Two years after the EU referendum the sector is facing a skills shortage watershed

Two construction workers with back to camera

Source: Shutterstock / Mavich Stock Man

The London construction market is facing a ‘Brexodus’ of talent, according to a new report from consultant Turner & Townsend.

T&T’s second quarter market intelligence report said the industry was “caught in a double bind – weak demand as clients defer investment decisions, and a long-term skills shortage which is driving up labour costs and slicing into contractor margins.

“Two years on from the Brexit referendum, the skills shortage is at a turning point.

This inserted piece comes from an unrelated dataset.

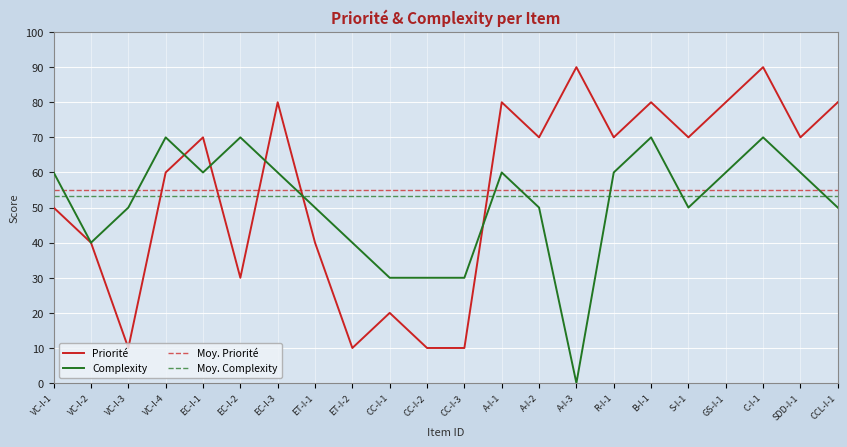

At how many categories does at least one series exceed 27?

22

An exodus of foreign-born workers and a demographic time bomb threaten to shift the skills crisis from serious to chronic.”

At the time of the EU referendum two years ago nearly half (49.6%) of the capital’s construction workforce had been born abroad, T&T said, a figure which has since plunged by seven percentage points – the fastest 18-month decline seen in 15 years.

UK regions were relatively less exposed, T&T said, but still faced a separate skills challenge from an ageing workforce. While the North East of England only has a migrant workforce of 6%, 53% of workers were aged 45 or over.

Paul Connolly, T&T’s managing director of cost management said mounting a successful recruitment fightback had never been so important, “but to do this the sector needs full-throated support from employers beyond existing contributions through initiatives such as the apprenticeship levy”.

Connolly warned it would take time to tackle what he called a “demographic timebomb”.

He said that at a project level the industry needed to arm itself with strategies to mitigate wage inflation and drive maximum productivity from a diminishing labour pool.

“Only by increasing productivity, protecting margins and attracting new talent will the construction industry be able to deliver the game-changing infrastructure projects and housing the UK needs,” he added.